I agree with what Cecile says about where the characters are at this point in their life regarding the stages of grief. Both have already been through the different stages of dealing with their cancer and have come to terms with it, even going so far as to buy funeral attire and/or burial plot for the inevitable end. Neither did I feel that they were over-clever or witty, but that they had to grow up faster than most kids their age.

Have not seen the movie, nor have I read other works by this author, though I may do both at some future point.

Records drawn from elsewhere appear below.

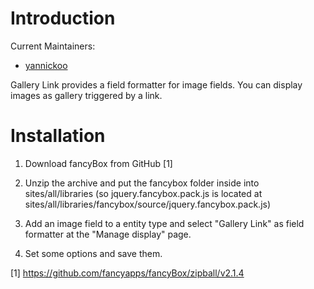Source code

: # Introduction

Current Maintainers:

* [yannickoo](http://drupal.org/user/531118)

Gallery Link provides a field formatter for image fields.
You can display images as gallery triggered by a link.

# Installation

1. Download fancyBox from GitHub [1]

2. Unzip the archive and put the fancybox folder inside into sites/all/libraries
   (so jquery.fancybox.pack.js is located at
   sites/all/libraries/fancybox/source/jquery.fancybox.pack.js)

3. Add an image field to a entity type and select "Gallery Link" as
   field formatter at the "Manage display" page.

4. Set some options and save them.


[1] https://github.com/fancyapps/fancyBox/zipball/v2.1.4

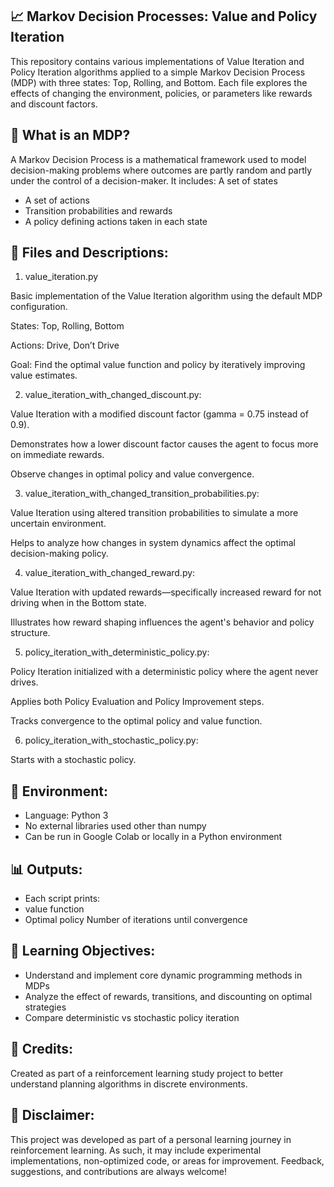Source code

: ## 📈 Markov Decision Processes: Value and Policy Iteration
This repository contains various implementations of Value Iteration and Policy Iteration algorithms applied to a simple Markov Decision Process (MDP) with three states: Top, Rolling, and Bottom. Each file explores the effects of changing the environment, policies, or parameters like rewards and discount factors.

## 🧠 What is an MDP?
A Markov Decision Process is a mathematical framework used to model decision-making problems where outcomes are partly random and partly under the control of a decision-maker. It includes:
A set of states
- A set of actions
- Transition probabilities and rewards
- A policy defining actions taken in each state


## 📁 Files and Descriptions:
1. value_iteration.py


Basic implementation of the Value Iteration algorithm using the default MDP configuration.


States: Top, Rolling, Bottom


Actions: Drive, Don’t Drive


Goal: Find the optimal value function and policy by iteratively improving value estimates.

2. value_iteration_with_changed_discount.py:


Value Iteration with a modified discount factor (gamma = 0.75 instead of 0.9).


Demonstrates how a lower discount factor causes the agent to focus more on immediate rewards.


Observe changes in optimal policy and value convergence.


3. value_iteration_with_changed_transition_probabilities.py:


Value Iteration using altered transition probabilities to simulate a more uncertain environment.


Helps to analyze how changes in system dynamics affect the optimal decision-making policy.


4. value_iteration_with_changed_reward.py:


Value Iteration with updated rewards—specifically increased reward for not driving when in the Bottom state.


Illustrates how reward shaping influences the agent's behavior and policy structure.



5. policy_iteration_with_deterministic_policy.py:


Policy Iteration initialized with a deterministic policy where the agent never drives.


Applies both Policy Evaluation and Policy Improvement steps.


Tracks convergence to the optimal policy and value function.



6. policy_iteration_with_stochastic_policy.py:


Starts with a stochastic policy.

## 🔧 Environment:
- Language: Python 3
- No external libraries used other than numpy
- Can be run in Google Colab or locally in a Python environment

## 📊 Outputs:
- Each script prints:
- value function
- Optimal policy
Number of iterations until convergence

## 🚀 Learning Objectives:
- Understand and implement core dynamic programming methods in MDPs
- Analyze the effect of rewards, transitions, and discounting on optimal strategies
- Compare deterministic vs stochastic policy iteration

## 📝 Credits:
Created as part of a reinforcement learning study project to better understand planning algorithms in discrete environments.


## 📌 Disclaimer:
This project was developed as part of a personal learning journey in reinforcement learning.
As such, it may include experimental implementations, non-optimized code, or areas for improvement.
Feedback, suggestions, and contributions are always welcome!
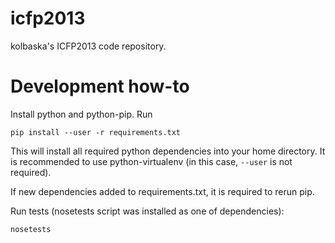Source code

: icfp2013
========

kolbaska's ICFP2013 code repository.


Development how-to
==================

Install python and python-pip. Run

    pip install --user -r requirements.txt

This will install all required python dependencies into your home directory. It is recommended to use python-virtualenv (in this case, `--user` is not required).

If new dependencies added to requirements.txt, it is required to rerun pip.

Run tests (nosetests script was installed as one of dependencies):

    nosetests

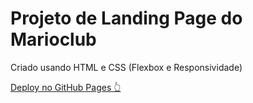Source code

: # Projeto de Landing Page do Marioclub

Criado usando HTML e CSS (Flexbox e Responsividade)

[Deploy no GitHub Pages 👆](https://stephcust.github.io/marioclub-landing-page/)
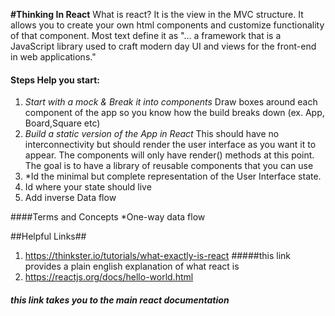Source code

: **#Thinking In React**
What is react? It is the view in the MVC structure. It allows you to create your own html components and customize functionality of that component. Most text define it as "... a framework that is a JavaScript library used to craft modern day UI and views for the front-end in web applications."

#### Steps Help you start:
1. *Start with a mock & Break it into components* Draw boxes around each component of the app so you know how the build breaks down (ex. App, Board,Square etc)
1. *Build a static version of the App in React* This should have no interconnectivity but should render the user interface as you want it to appear. The components will only have render() methods at this point.  The goal is to have a library of reusable components that you can use 
1. *Id the minimal but complete representation of the User Interface state. 
1. Id where your state should live 
1. Add inverse Data flow









####Terms and Concepts
*One-way data flow








##Helpful Links##
1. https://thinkster.io/tutorials/what-exactly-is-react
#####this link provides a plain english explanation of what react is
1. https://reactjs.org/docs/hello-world.html
##### this link takes you to the main react documentation


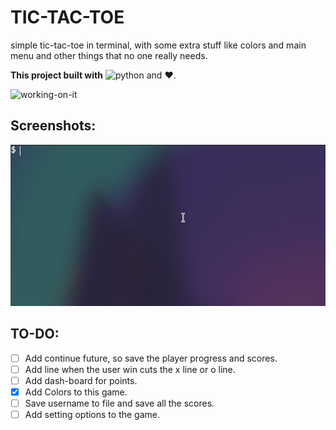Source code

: # TIC-TAC-TOE

simple tic-tac-toe in terminal, with some extra stuff
like colors and main menu and other things that no one
really needs.

**This project built with** ![python](https://img.shields.io/badge/python-3.x-green) and ❤️.


![working-on-it](https://img.shields.io/badge/Still--Work-On--It-orange)

## Screenshots:

![screenshot_01](./src/screenshot01.gif)




## TO-DO:
- [ ] Add continue future, so save the player progress and scores.
- [ ] Add line when the user win cuts the x line or o line.
- [ ] Add dash-board for points.
- [X] Add Colors to this game.
- [ ] Save username to file and save all the scores.
- [ ] Add setting options to the game. 
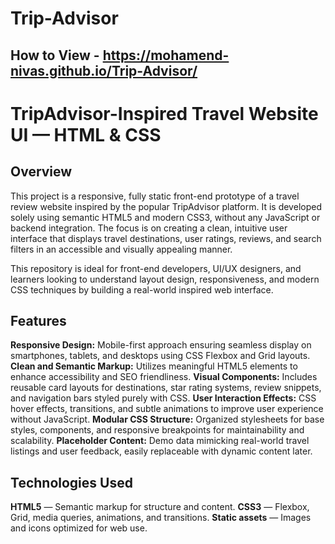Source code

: # Trip-Advisor

## How to View -  https://mohamend-nivas.github.io/Trip-Advisor/

# TripAdvisor-Inspired Travel Website UI — HTML & CSS 

## Overview
This project is a responsive, fully static front-end prototype of a travel review website inspired by the popular TripAdvisor platform.
It is developed solely using semantic HTML5 and modern CSS3, without any JavaScript or backend integration. The focus is on creating a clean, intuitive 
user interface that displays travel destinations, user ratings, reviews, and search filters in an accessible and visually appealing manner.

This repository is ideal for front-end developers, UI/UX designers, and learners looking to understand layout design, responsiveness, and
modern CSS techniques by building a real-world inspired web interface.

## Features

**Responsive Design:** Mobile-first approach ensuring seamless display on smartphones, tablets, and desktops using CSS Flexbox and Grid layouts.
**Clean and Semantic Markup:** Utilizes meaningful HTML5 elements to enhance accessibility and SEO friendliness.
**Visual Components:** Includes reusable card layouts for destinations, star rating systems, review snippets, and navigation bars styled purely with CSS.
**User Interaction Effects:** CSS hover effects, transitions, and subtle animations to improve user experience without JavaScript.
**Modular CSS Structure:** Organized stylesheets for base styles, components, and responsive breakpoints for maintainability and scalability.
**Placeholder Content:** Demo data mimicking real-world travel listings and user feedback, easily replaceable with dynamic content later.


## Technologies Used

**HTML5** — Semantic markup for structure and content.
**CSS3** — Flexbox, Grid, media queries, animations, and transitions.
**Static assets** — Images and icons optimized for web use.

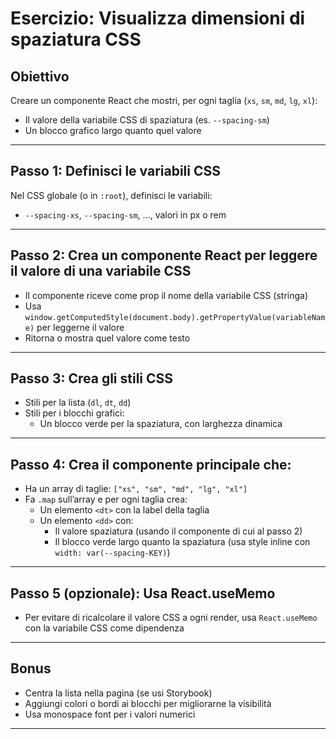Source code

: # Esercizio: Visualizza dimensioni di spaziatura CSS

## Obiettivo

Creare un componente React che mostri, per ogni taglia (`xs`, `sm`, `md`, `lg`, `xl`):

- Il valore della variabile CSS di spaziatura (es. `--spacing-sm`)
- Un blocco grafico largo quanto quel valore

---

## Passo 1: Definisci le variabili CSS

Nel CSS globale (o in `:root`), definisci le variabili:

- `--spacing-xs`, `--spacing-sm`, ..., valori in px o rem

---

## Passo 2: Crea un componente React per leggere il valore di una variabile CSS

- Il componente riceve come prop il nome della variabile CSS (stringa)
- Usa `window.getComputedStyle(document.body).getPropertyValue(variableName)` per leggerne il valore
- Ritorna o mostra quel valore come testo

---

## Passo 3: Crea gli stili CSS

- Stili per la lista (`dl`, `dt`, `dd`)
- Stili per i blocchi grafici:
  - Un blocco verde per la spaziatura, con larghezza dinamica

---

## Passo 4: Crea il componente principale che:

- Ha un array di taglie: `["xs", "sm", "md", "lg", "xl"]`
- Fa `.map` sull’array e per ogni taglia crea:
  - Un elemento `<dt>` con la label della taglia
  - Un elemento `<dd>` con:
    - Il valore spaziatura (usando il componente di cui al passo 2)
    - Il blocco verde largo quanto la spaziatura (usa style inline con `width: var(--spacing-KEY)`)

---

## Passo 5 (opzionale): Usa React.useMemo

- Per evitare di ricalcolare il valore CSS a ogni render, usa `React.useMemo` con la variabile CSS come dipendenza

---

## Bonus

- Centra la lista nella pagina (se usi Storybook)
- Aggiungi colori o bordi ai blocchi per migliorarne la visibilità
- Usa monospace font per i valori numerici

---
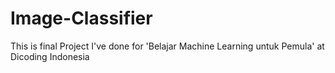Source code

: # Image-Classifier
This is final Project I've done for 'Belajar Machine Learning untuk Pemula' at Dicoding Indonesia
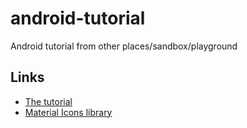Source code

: # android-tutorial
Android tutorial from other places/sandbox/playground

## Links

* [The tutorial](http://www.codeproject.com/Articles/996561/Create-and-Publish-Your-First-Android-App-Part)
* [Material Icons library](https://www.google.com/design/icons/)
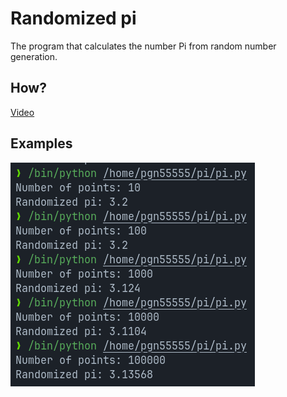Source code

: # Randomized pi

The program that calculates the number Pi from random number generation.

## How?

[Video](https://youtu.be/prPyPvjvfqM)

## Examples

![](examples.png)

message 34: by Demetra (new)

Demetra (dedra_de) I thought I had shared on this book! I'm sneaking in!
I loved this book and had some serious ugly cries while reading! While I do agree that you could see the end for Gus coming, I don't think it took away from the enjoyment of the book.
For me, this book impacted me in many ways. Of course it was sad to be in the mindset of a terminally ill kid experiencing love and loss. There was an additional significance for me as a parent. I have a couple littles, and I can't imagine the pain that would come with an incurable diagnosis. I would want to scoop them up and spend every second with them. But the reality is you can't. You have to let them live life for whatever time is left. My heart broke for Hazel's parents and I was hit hard in the feelers thinking of their experience as well.
As for the movie, I don't think I will watch it. I really liked the book and I don't want to change any of the memories I have of it. I can't imagine the movie would be nearly as good as the book.
Great pick, Jessica!


message 35: by Carolyn (new)

Carolyn Taylor-Watts (carolyntaylor-) | 72 comments I was very moved also by this story, upset and very sad long afterward. How richly and beautifully it was told.


message 36: by Carly (new)

Carly Svamvour (faganlady) | 220 comments Well, its like Nicholas Sparks stories - you always know somebody's gonna die 'cause that's the way he writes his stories.

But some stories start out with the reader knowing who's gonna die on the first page - still it hits ya in the gut when it happens.

Love Story ... oh, man - will I ever get over that? Harvey the First and I (my first cat) sitting on the verandah after work, eating shrimp from a can ... I'd started Love Story on my way home from work - knew she was gonna die.

I was finished the book by the end of the night - oh ... had a good cry over that one.

Harvey the First didn't feel a thing. More shrimp, please.


message 37: by Carly (new)

Carly Svamvour (faganlady) | 220 comments BTW - I read first, movie second - that's the only way to do it. If you're gonna watch the movie, consider the story done.

My first experience with that was The Exorcist - I read the book when it appeared in parts in Cosmopolitan in the late 60's? Yeah - I think that was it ... then I saw the movie - that worked for me.

When The Towering Inferno was released, we were asked by the publisher of one the town's newspapers to go to the movie on passes and review it - we went.

Unfortunately, I had intended to read the book - couldn't get past the first page.